Robert Horton is a Scarecrow board member and a longtime film critic. He will be contributing a series of “critic’s notes” to the Scarecrow blog—a chance to highlight worthy films playing locally and connecting them to the riches of Scarecrow’s collection.
Three very worthy films on screens locally (and non-locally, for that matter): Introduction plays at Northwest Film Forum, Parallel Mothers at SIFF, and Flee at both SIFF and the Crest.
In May 2018 I included links to some old reviews of Hong Sang-soo’s films in a very early incarnation of the Seasoned Ticket column—Seasoned Ticket #4 (http://blog.scarecrow.com/the-seasoned-ticket-4/), as a matter of fact. Since then, the (let’s use the word) prolific South Korean filmmaker has cranked out another half-dozen features, and good for him. I like artists who don’t atrophy under the pressure of turning out masterpieces; even so, the occasional masterpiece pops out. Someday I’d like to program a weekend of Hong’s movies, one right after the other, so that they bleed together and beyond a certain point you can’t really tell them apart.
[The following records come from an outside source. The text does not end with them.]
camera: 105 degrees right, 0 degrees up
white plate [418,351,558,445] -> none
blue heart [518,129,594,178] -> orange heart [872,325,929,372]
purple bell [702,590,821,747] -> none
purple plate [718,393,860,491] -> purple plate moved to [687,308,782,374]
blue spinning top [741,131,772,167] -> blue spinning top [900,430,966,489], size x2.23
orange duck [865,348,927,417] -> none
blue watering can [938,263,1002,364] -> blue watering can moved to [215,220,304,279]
Hong himself seems to anticipate this effect in some of his movies, the ones that seem to double in on themselves. I think Introduction would play well in such an all-day marathon; it has a quality of incompleteness that makes you wonder whether something got set up in some previous Hong Sang-soo film that’s getting paid off here, a vague feeling that maybe you’ve dozed off and missed a scene or two. 66 minutes, made up of seemingly stray encounters in different parts of the world, is just barely enough time to call feature-length, and that, obviously, has something to do with this incomplete quality, even if there are enough cigarettes burned in the film to fill a three-hour epic. By comparison to Hong’s previous film, The Woman Who Ran, this one feels small, more shrugged off, even if you’re always aware that you’re in the hands of a master filmmaker.
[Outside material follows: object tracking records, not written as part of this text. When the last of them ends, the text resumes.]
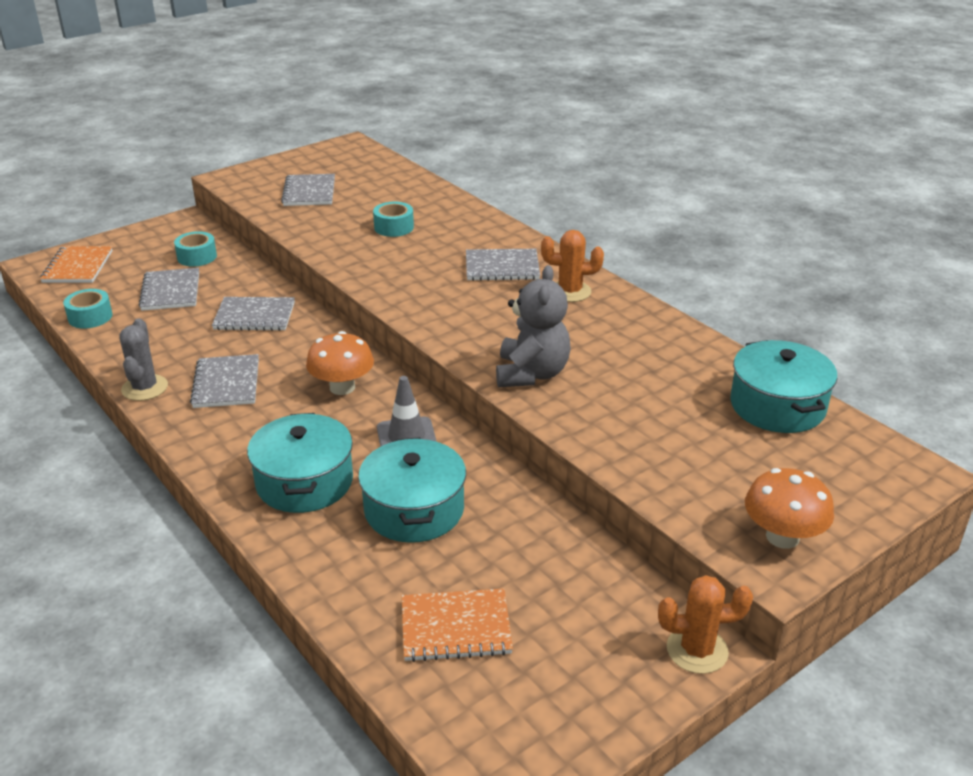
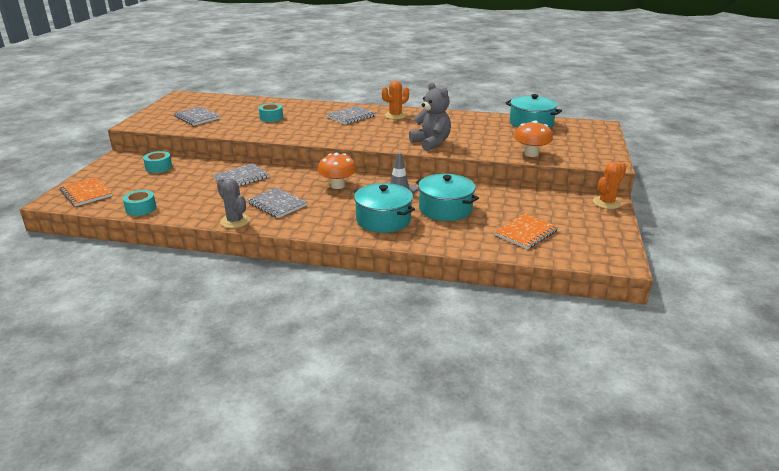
camera: 40 degrees left, 5 degrees down
grey notebook [138,268,199,311] -> none
orange mushroom [745,468,834,549] -> orange mushroom moved to [514,120,553,157]

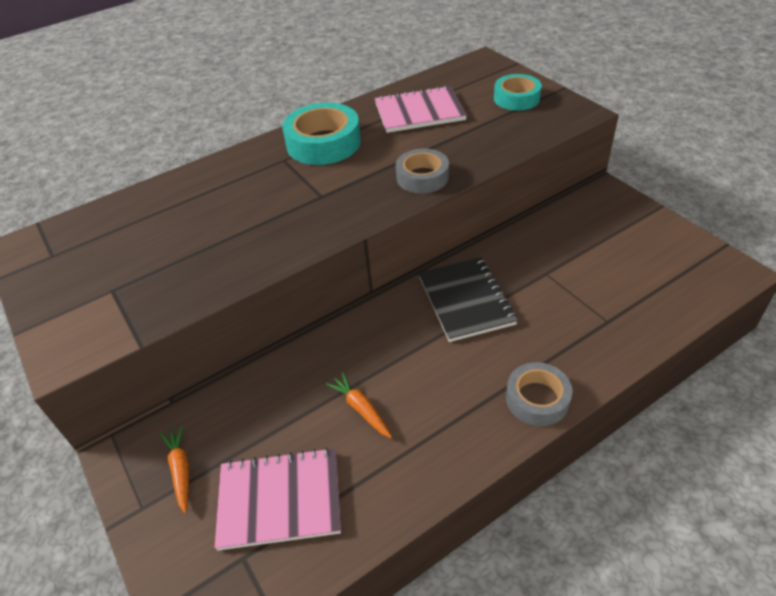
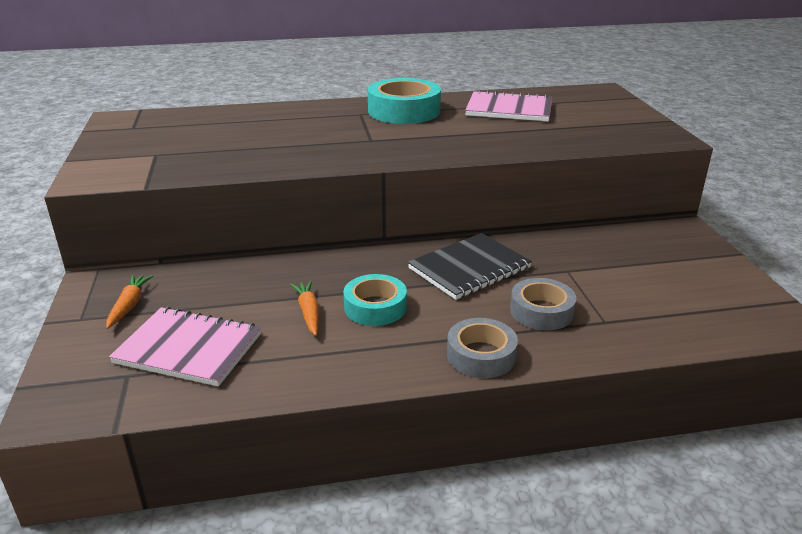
camera: 20 degrees right, 15 degrees down
grey tape [396,149,449,194] -> grey tape moved to [510,278,576,330]
black notebook [418,257,518,342] -> black notebook turned 45 degrees clockwise [408,233,532,300]
turquoise tape [494,74,542,111] -> turquoise tape moved to [343,274,407,326]

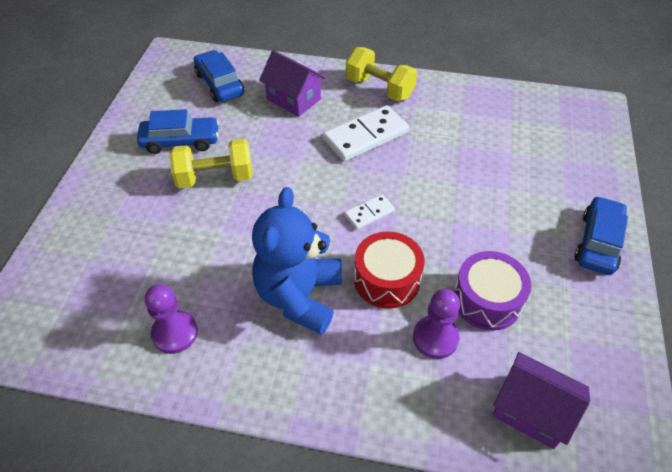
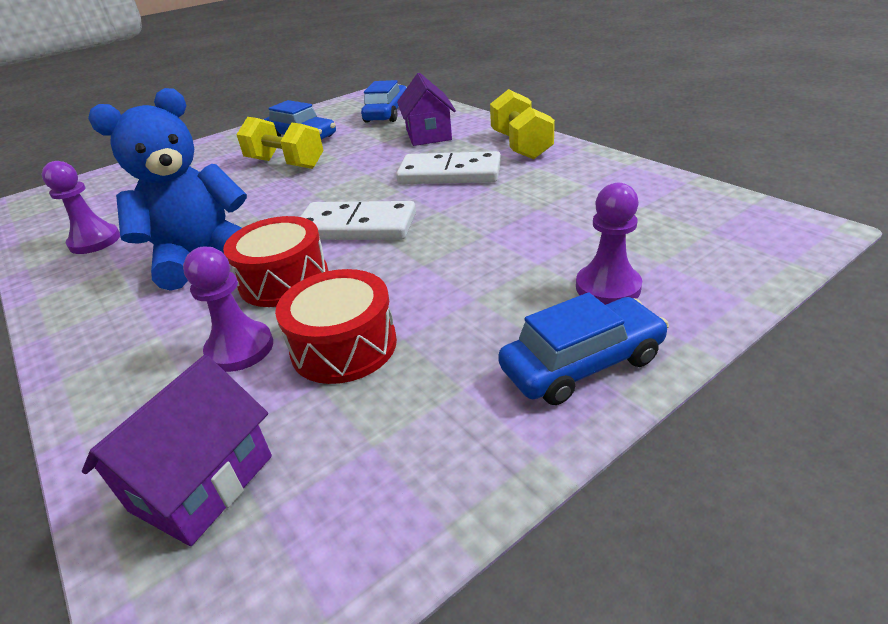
camera: 45 degrees right, 15 degrees down
white domino [345,194,395,230] -> white domino [300,201,416,240], size x1.91
purple drum [454,251,531,331] -> red drum [275,269,397,384]
purple house [492,352,590,449] -> purple house turned 45 degrees clockwise [82,355,272,546]
none -> purple pawn [576,183,642,305]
Pedro Almodovar is, by consensus, a master filmmaker, but this is one director who won’t shrug his way through a movie; everything in Parallel Mothers is finely crafted and carefully dressed. The story, as is often the case with Almodovar, is something that might be laughable if we encountered it as a Hollywood melodrama of the 1950s, or a Julia Roberts vehicle from the Oughts: Two women (ably played by Penelope Cruz and Milena Smit) deliver their babies in the same hospital on the same day, making a pleasant connection in the process, only to realize months later that something irrevocable happened during their stay. If such a contrived story is an example of bad taste, Almodovar smothers it with his good taste, a series of beautiful costumes and enviable apartments, the Almodovar-world where style is set up to counter the various traumas the characters carry with them.
Almodovar has been getting some extra attention for Parallel Mothers because of the way this story weaves together with an investigation into fascist atrocities committed during the Spanish Civil War. I’m not entirely sure how skillful the weave is, but the movie’s final sequence does carry a mysterious force. There are so many things piling up in this film that its momentum wobbles; Aitana Sanchez-Gijon is so good as Smit’s mother—a woman embracing long-held ambitions as an actress—that you might hope the movie would veer more in her direction. The people accumulate, the striking close-ups resonate (Almodovar gets a great deal out of a finger poised upon a computer mouse), and the screen fades to black or goes to an iris-out in ways that other directors seem to have forgotten how to do.
It may not be one of Almodovar’s greatest films, but at this point almost everything Almodovar creates (we’ll forget about I’m So Excited—see, he does occasionally shrug) is authoritative and thought-through, providing a profound kind of pleasure. This filmmaker’s work offers so many surface delights that I have sometimes wondered about the depth of his achievement, but it seems clearer than ever that all the handsome design is an embrace of style as a defiant and even courageous wedge against oppression, conformity, and whatever else you can name that threatens the spirit.
Finally, Jonas Poher Rasmussen’s Flee is a documentary told (mostly) in animated form, for reasons that might have something to do with artistic ambition but also with maintaining a certain amount of safety for its pseudonymous protagonist. This is the story of Amin, who fled Afghanistan with his family years ago, a saga that has many harrowing twists and a bunch of wonderfully specific details (including the universal language of Jean-Claude Van Damme movies and Bollywood pictures—Amin’s sexuality was awakened by a looming Van Damme poster, in fact). The animation works very effectively for this complicated tale, which is consistently engaging and sometimes nail-biting. It’s a storybook treatment of a nightmarish boyhood—the animation protects Amin, but it also protects us.
January 28, 2022
Robert Horton is a member of the National Society of Film Critics.